本投稿では作品内から一部分を抜粋しています。
https://fantia.jp/posts/767595

「俺か? 俺はせっかくだから遠くまで冒険をしたいな」
「漠然としてるわね」
「まだ誰も辿り着いたことのない秘境、地平の彼方まで行ってみたい。それが俺の目指す冒険者だよ」
「誰も行ったことのない土地……大変そうですが、ロマンがありますね」
 そう、言葉を返してくれたのは後輩の少女アリア。
 クレリッククラスとして信仰呪文を学ぶ彼女は、暗い青色の髪をおさげにしたどこか小動物めいた女の子だ。
 ふわふわしていて、心優しい性格からこの研究部のマスコットのような立場にいる。
「ありがとうな。俺も、未知のトラブルを回避するためにここで魔法に関する勉強をさせてもらうよ」
「へえ、じゃあ新しい呪文の実験台になってくれない?」
 エマ部長は、ニヤリと笑みを浮かべて言う。
 ……彼女は努力家だが、それがたまに変な方向に働いてしまうため時折トラブルを招くのだ。
「えっ、またなにかやるんですか?」
 アリアは引き気味に問い返す。
「またってなによ。大丈夫、今度は変なことにならないから」
「今度はって……失敗した自覚あるんじゃないか」
 呆れたことだ。これじゃ命がいくつあっても足りない。だが……
「いいよ。将来仲間がトラブルを起こしたときの予行練習になるからな」
「そこ、失敗する前提で答えない! ……でも、助かったわ。試験の練習相手に困ってたから」
 突然何を言い出すのかと思ったら、なるほど試験練習か。
「試験の練習なら、最初からそう言ってくれればいいだろう。さあ、試してくれ」
「それじゃあ遠慮なく……“ショート・テレポート”!!」

 エマ部長は、俺にショート・テレポートの呪文をかける。聞いた話によると、これは転移呪文の中でも戦闘向けで、短い距離を瞬間移動し撹乱や緊急避難として運用されるとか。
 だが、俺はどこに飛ばされたのだろうか。

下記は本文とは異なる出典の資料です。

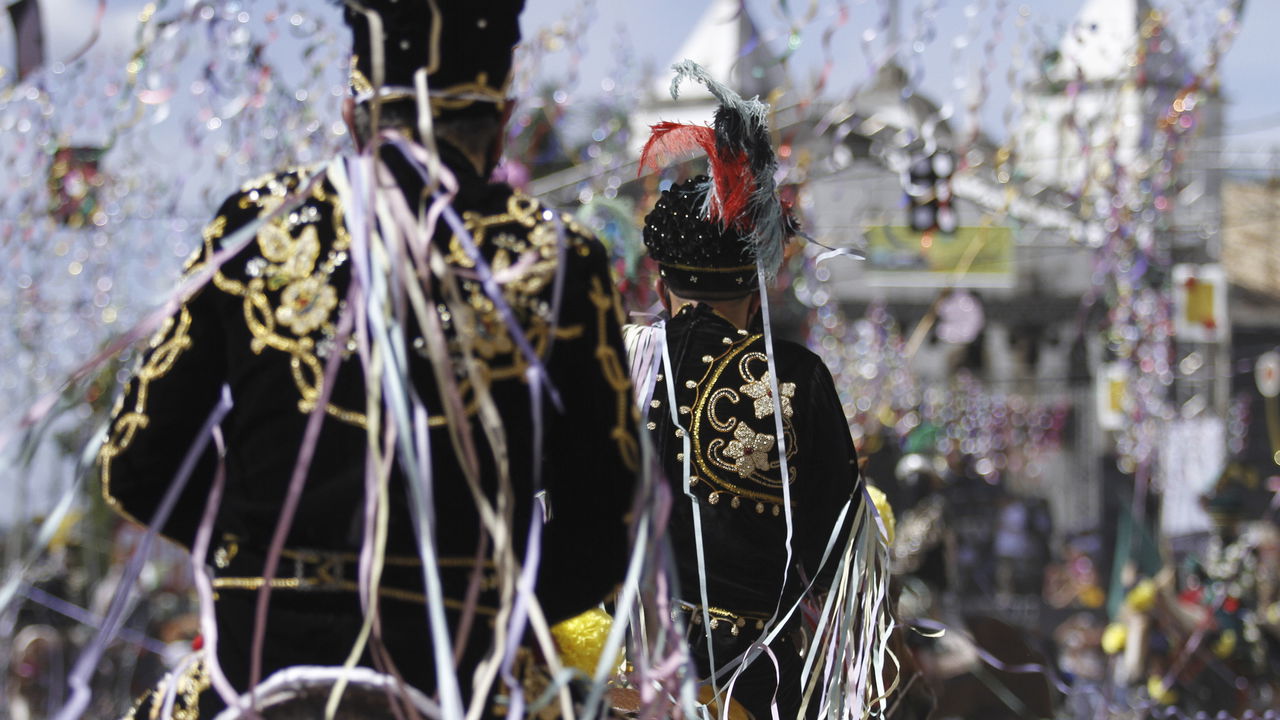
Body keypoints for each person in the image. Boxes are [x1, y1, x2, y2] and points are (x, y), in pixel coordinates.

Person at [100, 1, 640, 716]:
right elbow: (610, 522)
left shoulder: (255, 228)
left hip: (255, 668)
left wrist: (262, 551)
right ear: (502, 119)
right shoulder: (558, 256)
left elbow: (134, 464)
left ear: (355, 116)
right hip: (455, 672)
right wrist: (487, 592)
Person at [624, 63, 864, 719]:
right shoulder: (795, 377)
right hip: (748, 685)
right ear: (760, 280)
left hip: (608, 671)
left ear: (660, 279)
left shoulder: (611, 362)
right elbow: (836, 551)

辺りは暗く、何やら足元は水たまりのようだ。
 非常にジメジメとしていて、まるで話に聞く密林のように蒸し暑い。
 そして、臭い。なんというか、おしっこを煮詰めたような刺激臭が辺りに漂っているのだ。
「ここは……どこだ? “ライト”!」
 流石にこうも暗いとどうしようもない。エマ部長から教わった簡易呪文、ライトで周囲を照らす。
 だが、照らされてわかったのはここが密室だということ。
 壁は薄桃色をしており、ひだのような線が波打っている。空間はドーム状になっており、出入り口らしきものは見当たらない。

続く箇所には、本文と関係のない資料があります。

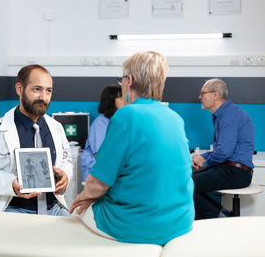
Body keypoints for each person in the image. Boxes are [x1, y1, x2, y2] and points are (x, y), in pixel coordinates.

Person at [69, 51, 194, 245]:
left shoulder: (125, 116)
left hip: (136, 225)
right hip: (179, 221)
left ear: (130, 80)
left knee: (78, 211)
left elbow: (97, 184)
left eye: (122, 81)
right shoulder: (174, 118)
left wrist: (83, 198)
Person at [0, 64, 73, 216]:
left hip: (54, 209)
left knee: (74, 237)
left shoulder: (56, 128)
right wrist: (11, 183)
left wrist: (65, 175)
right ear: (19, 89)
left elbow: (66, 161)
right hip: (13, 210)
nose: (43, 97)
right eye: (36, 89)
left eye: (48, 91)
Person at [192, 78, 254, 219]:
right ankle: (222, 215)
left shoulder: (229, 114)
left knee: (186, 184)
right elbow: (221, 150)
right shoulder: (224, 114)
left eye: (202, 93)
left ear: (215, 95)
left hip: (236, 173)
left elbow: (225, 151)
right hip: (229, 169)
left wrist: (205, 162)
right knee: (186, 181)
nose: (199, 97)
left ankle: (219, 218)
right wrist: (202, 158)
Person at [81, 85, 123, 181]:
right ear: (111, 101)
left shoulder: (119, 121)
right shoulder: (100, 123)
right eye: (121, 98)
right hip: (97, 175)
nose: (125, 101)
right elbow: (100, 155)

 注意深く見渡すと2箇所ほど穴が空いているが、そこからは耐えず黄金の液体が流れ続けており、とてもそこから出られそうには思えない。
 他に気になるのは、足元に広がる黄金の水たまり……壁から流れ出た液体だろう。その底部に窄んだような穴が確認できた。
「おーい、どこに飛ばしたんだ?」
 この空間にはエマ部長もアリアも見当たらないが、とりあえず声をかけてみる……が、俺の言葉に対する返事はない。
 しかし、彼女たちの声は壁の奥から聞こえてきた。
「あれ、カリムどこに行ったのかしら?」
「部長、まだやっちゃったんですか?」
「ま、またって何よ! たまたま。たまたまだから!」
 どうやら、この壁の向こうのそれもすぐ近くに二人はいるようだが、連絡が取れない。
 ……あまり、いい手段ではないが壁を壊してみようか。
「武器はないけれど……触った感じ柔らかい壁だ。思い切り殴ればなにかあるかもしれない」
 手を強く握り、思い切り殴りぬく!
「きゃっ!」
 しかし、壁は衝撃を吸収し僅かにへこむ程度。だが、気になる変化は起きたようだ。
 なぜかは知らないが、この壁を殴ったらアリアが悲鳴を上げた。
 つまり、この空間とアリアはなんらかの繋がりがあるのだろう。
「おーい、アリア!! そこにいるのか!!」
 俺は再び、声を上げる。今度は壁の向こうにも聞こえるように、精一杯の声を。
「せ、先輩! どこですか!?」
「わからない! だが、その壁の近くのはずだ!!」
 今度は聞こえたようで、返事を返してもらえた。だが、やはり彼女たちから俺の姿は見えないらしい。
「壁? そ、それよりどうして私の……おまたから先輩の声が聞こえるんですか!?」
「は……一体どういうことだ?」
「先輩の声、私のその……おしっこをするところの辺りから聞こえるんです」
 おしっこのする場所から聞こえる、そしておしっこのような臭いが充満する空間。